We are effectively stuck in a rut of relatively low growth, low inflation and low productivity, which might be compounded in the future by lower immigration. I therefore welcome the measures and resources allocated to improving skills and vocational training such as the T-levels and offering maintenance loans for further education. There are some additional areas raised by honourable friends in the other place which we should also consider carefully. One of these is from Alan Mak, chair of the All-Party Parliamentary Group on the Fourth Industrial Revolution, who has advocated a skills audit at the start of each Parliament. This strikes me as highly sensible since disruptive technologies such as artificial intelligence or robotics can make seemingly valuable skills obsolete almost overnight while other more emergent skills become highly sought after. Another welcome idea has been put forward by my honourable friend Rishi Sunak about the creation of a vocational skills equivalent of UCAS, targeted particularly at apprenticeships, creating a unified portal.
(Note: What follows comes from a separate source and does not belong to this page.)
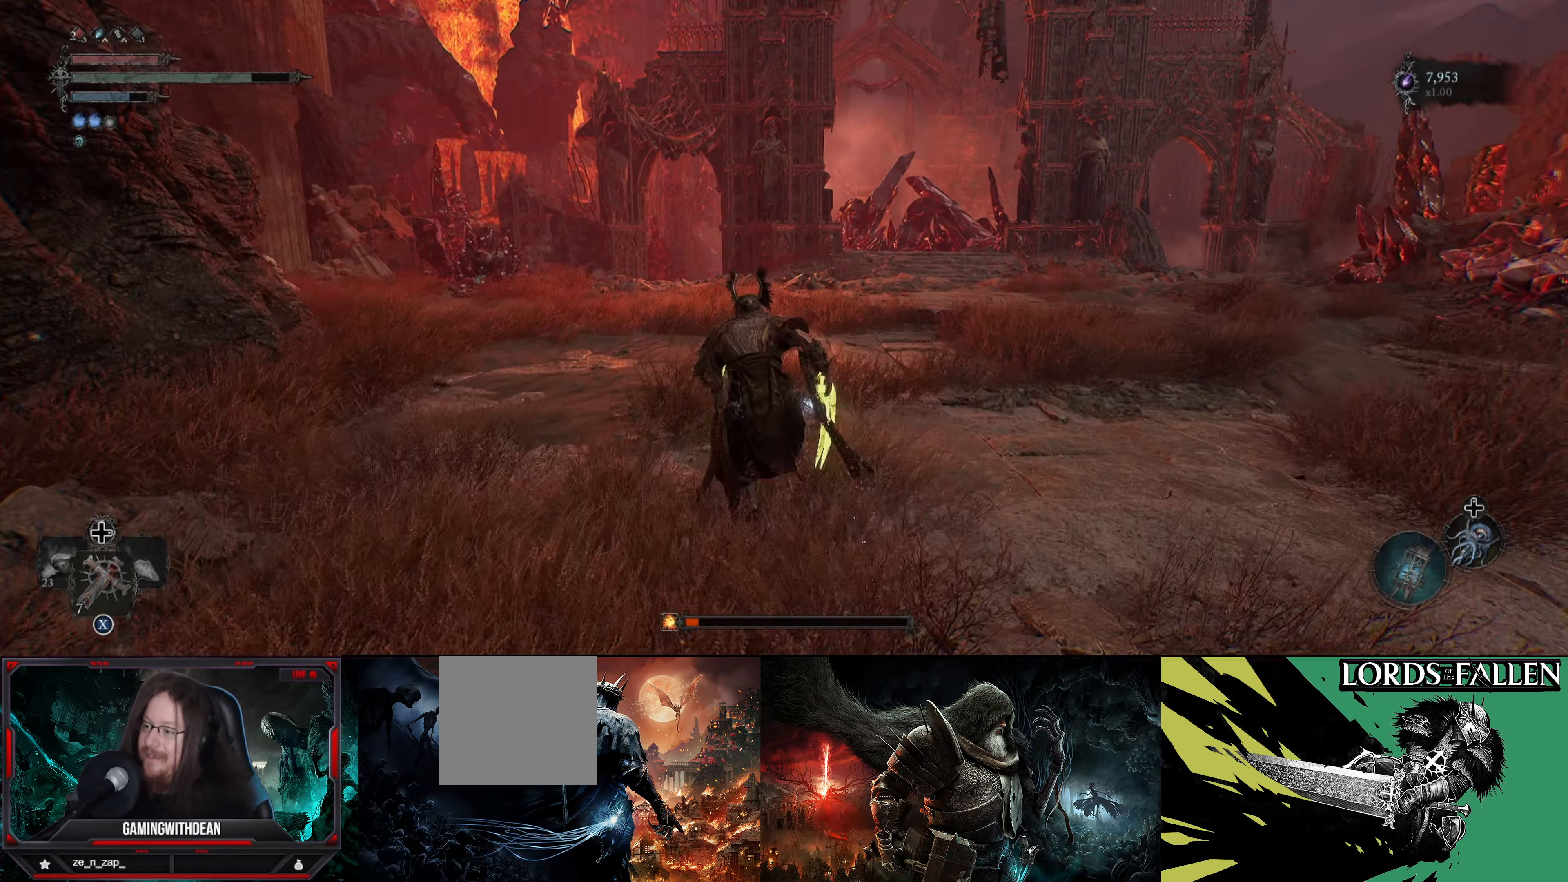
{"buttons": [], "left_stick": "up", "right_stick": "center", "events": [[450, "right_stick", "center"]]}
I would like to ask the Minister whether that is being investigated seriously.

As well as human capital, our physical capital is equally important in galvanising an enterprise economy and wealth creation. This was recognised in the Autumn Statement with the creation of the £23 billion National Productivity Investment Fund. If you delve into the OBR forecasts for growth, it is apparent that a rebound in both public and private investment is essential in taking up the slack as household consumption falls off. I would therefore urge Ministers to make every effort to crowd-in private sector investment, particularly attracting capital which is trapped offshore by our tax system and should logically find the UK an attractive destination at current exchange rates. At the Autumn Statement, it was announced that business investment relief would be simplified and made more attractive. I ask my noble friend the Minister: what progress has been made on this front?

In conclusion, I make one final observation. Large sections of the business and financial community are currently biting their lip until they see how the Brexit negotiations progress, but we should not mistake their compliant behaviour for acquiescence. More than ever, we need strong, evidence-based policy-making grounded in economic realities and facts and not a blind pursuit of ideology. This is a time, more than ever, when our national trait of economic pragmatism must be unleashed and allowed to prevail.